#### AIM OF THE TASK:
Copy the entries below from their first line through the line holding "For every layout", inclusive, without changing anything.

#### MATERIALS PROVIDED:

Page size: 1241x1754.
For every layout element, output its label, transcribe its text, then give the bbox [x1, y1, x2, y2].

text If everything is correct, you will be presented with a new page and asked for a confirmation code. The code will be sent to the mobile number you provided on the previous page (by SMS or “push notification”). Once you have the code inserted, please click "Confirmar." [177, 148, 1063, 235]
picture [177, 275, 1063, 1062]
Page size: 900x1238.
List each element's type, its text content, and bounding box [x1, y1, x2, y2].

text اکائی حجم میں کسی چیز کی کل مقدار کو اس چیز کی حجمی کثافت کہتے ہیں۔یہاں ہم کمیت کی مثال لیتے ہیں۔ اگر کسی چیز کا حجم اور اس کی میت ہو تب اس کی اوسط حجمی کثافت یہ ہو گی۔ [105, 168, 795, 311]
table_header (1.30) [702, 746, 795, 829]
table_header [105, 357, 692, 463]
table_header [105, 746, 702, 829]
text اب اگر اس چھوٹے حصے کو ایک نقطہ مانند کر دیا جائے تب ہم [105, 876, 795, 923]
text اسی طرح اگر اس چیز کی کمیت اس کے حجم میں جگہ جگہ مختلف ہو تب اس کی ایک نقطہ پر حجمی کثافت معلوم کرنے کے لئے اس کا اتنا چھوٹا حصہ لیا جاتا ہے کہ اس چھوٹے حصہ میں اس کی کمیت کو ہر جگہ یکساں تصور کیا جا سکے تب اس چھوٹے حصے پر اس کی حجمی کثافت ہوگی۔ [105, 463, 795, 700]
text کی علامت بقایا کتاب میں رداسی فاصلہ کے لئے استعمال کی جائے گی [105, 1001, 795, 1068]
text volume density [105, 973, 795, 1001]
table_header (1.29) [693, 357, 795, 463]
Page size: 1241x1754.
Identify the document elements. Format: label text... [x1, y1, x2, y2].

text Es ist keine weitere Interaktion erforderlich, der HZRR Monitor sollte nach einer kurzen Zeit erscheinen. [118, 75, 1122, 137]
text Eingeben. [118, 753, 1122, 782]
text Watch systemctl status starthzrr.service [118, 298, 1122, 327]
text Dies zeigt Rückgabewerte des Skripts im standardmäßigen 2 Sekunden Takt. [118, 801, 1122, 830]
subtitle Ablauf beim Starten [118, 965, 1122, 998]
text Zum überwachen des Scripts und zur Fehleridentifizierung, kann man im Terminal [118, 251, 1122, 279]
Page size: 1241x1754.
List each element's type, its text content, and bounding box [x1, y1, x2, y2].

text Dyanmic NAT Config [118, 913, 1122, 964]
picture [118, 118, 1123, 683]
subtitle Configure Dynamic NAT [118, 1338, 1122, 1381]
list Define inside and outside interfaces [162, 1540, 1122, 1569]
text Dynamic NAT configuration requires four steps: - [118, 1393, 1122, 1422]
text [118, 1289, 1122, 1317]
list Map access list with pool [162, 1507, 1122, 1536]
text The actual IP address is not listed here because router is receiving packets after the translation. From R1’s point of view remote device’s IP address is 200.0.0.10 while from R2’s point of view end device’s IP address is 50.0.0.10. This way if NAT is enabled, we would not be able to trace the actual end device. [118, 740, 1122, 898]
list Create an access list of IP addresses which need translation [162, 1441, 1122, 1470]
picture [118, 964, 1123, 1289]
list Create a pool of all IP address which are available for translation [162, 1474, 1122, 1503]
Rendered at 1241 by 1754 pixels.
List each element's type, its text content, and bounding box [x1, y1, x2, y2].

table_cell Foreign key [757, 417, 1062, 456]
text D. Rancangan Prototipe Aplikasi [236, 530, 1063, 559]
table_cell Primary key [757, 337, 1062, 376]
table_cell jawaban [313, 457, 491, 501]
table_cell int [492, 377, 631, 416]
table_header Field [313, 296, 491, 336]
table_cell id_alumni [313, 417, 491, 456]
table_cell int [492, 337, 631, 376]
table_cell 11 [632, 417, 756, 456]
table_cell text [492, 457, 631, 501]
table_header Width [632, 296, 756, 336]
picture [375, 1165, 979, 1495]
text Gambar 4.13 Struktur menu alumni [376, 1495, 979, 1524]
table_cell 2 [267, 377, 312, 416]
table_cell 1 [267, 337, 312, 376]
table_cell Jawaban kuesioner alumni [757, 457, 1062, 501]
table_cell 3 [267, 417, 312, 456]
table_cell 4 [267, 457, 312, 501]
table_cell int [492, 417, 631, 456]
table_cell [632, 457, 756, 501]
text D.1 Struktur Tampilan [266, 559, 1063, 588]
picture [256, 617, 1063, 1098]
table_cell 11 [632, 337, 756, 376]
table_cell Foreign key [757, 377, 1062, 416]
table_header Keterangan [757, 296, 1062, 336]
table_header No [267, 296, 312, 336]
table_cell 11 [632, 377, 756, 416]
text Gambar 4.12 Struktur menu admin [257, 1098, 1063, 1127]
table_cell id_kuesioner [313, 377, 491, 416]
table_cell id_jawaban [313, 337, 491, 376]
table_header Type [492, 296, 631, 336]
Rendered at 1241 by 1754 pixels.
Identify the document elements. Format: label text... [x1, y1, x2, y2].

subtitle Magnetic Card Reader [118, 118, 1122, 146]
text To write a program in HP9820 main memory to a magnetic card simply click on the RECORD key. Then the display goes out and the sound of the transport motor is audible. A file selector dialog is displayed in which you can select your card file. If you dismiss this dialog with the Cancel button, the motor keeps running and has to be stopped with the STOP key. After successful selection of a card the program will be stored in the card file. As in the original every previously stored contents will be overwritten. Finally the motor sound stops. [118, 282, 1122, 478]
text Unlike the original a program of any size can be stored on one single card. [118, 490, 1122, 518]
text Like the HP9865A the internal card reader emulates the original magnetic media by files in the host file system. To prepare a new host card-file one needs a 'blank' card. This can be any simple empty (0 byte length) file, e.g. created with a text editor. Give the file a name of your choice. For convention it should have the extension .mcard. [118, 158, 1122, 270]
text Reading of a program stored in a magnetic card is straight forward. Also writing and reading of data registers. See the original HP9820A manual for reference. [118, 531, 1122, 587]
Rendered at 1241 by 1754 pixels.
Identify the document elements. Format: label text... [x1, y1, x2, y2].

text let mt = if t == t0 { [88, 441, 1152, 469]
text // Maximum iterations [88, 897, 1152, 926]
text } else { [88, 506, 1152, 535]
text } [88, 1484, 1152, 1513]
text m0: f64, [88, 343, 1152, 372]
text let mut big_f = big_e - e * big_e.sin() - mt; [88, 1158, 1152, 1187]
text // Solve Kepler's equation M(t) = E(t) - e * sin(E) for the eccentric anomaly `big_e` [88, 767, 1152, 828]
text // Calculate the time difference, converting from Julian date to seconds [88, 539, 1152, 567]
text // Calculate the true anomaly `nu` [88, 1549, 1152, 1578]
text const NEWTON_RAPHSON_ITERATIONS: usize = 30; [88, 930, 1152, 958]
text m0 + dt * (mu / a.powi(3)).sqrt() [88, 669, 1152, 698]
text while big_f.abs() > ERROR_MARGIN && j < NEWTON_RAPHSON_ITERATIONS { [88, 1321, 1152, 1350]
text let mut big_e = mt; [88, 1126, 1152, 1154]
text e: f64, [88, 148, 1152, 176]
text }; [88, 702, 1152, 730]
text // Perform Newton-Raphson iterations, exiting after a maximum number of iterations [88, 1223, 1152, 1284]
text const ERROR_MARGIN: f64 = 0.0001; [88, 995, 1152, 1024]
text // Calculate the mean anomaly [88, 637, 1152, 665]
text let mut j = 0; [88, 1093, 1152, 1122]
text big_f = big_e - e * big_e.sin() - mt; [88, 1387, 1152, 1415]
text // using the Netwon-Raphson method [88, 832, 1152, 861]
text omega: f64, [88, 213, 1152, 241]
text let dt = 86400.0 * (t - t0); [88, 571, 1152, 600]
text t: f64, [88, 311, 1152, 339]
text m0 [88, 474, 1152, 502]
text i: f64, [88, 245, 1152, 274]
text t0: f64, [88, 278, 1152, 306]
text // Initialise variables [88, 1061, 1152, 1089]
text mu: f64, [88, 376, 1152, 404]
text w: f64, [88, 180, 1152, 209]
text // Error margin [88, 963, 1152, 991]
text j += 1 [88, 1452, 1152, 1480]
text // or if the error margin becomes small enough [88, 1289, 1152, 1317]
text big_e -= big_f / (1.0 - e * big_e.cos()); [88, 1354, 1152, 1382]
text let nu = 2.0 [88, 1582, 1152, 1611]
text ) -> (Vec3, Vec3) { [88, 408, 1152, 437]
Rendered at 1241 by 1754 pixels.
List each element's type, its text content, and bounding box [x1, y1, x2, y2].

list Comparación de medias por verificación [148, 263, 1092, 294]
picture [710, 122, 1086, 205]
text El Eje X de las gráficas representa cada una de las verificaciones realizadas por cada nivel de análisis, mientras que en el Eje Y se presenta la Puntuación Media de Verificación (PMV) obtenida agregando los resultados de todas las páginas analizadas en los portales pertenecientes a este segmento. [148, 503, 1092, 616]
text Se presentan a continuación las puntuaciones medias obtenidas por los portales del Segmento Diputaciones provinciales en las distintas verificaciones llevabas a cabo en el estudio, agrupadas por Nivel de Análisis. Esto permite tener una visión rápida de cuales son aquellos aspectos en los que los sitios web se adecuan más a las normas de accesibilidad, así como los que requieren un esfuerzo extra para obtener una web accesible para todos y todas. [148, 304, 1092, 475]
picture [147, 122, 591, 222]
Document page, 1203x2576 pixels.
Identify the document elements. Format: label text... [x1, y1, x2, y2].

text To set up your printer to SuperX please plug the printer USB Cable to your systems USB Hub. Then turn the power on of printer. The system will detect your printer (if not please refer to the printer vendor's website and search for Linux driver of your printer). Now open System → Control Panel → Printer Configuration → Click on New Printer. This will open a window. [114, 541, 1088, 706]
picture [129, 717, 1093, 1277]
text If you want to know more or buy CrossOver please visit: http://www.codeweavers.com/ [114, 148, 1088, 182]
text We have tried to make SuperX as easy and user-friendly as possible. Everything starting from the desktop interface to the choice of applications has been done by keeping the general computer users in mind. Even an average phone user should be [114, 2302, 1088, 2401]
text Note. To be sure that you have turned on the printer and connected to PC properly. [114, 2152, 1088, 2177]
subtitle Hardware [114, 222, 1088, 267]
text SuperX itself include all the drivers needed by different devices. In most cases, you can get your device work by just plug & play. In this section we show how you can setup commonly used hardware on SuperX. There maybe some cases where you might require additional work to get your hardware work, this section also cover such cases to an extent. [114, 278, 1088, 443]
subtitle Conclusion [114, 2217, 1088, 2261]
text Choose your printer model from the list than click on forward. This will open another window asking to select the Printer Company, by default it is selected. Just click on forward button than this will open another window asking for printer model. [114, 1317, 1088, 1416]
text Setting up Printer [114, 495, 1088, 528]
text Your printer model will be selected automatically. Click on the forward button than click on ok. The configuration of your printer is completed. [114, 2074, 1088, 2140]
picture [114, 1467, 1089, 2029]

#### WORKED ANSWER:
Page size: 1241x1754.
For every layout element, output its label, transcribe its text, then give the bbox [x1, y1, x2, y2].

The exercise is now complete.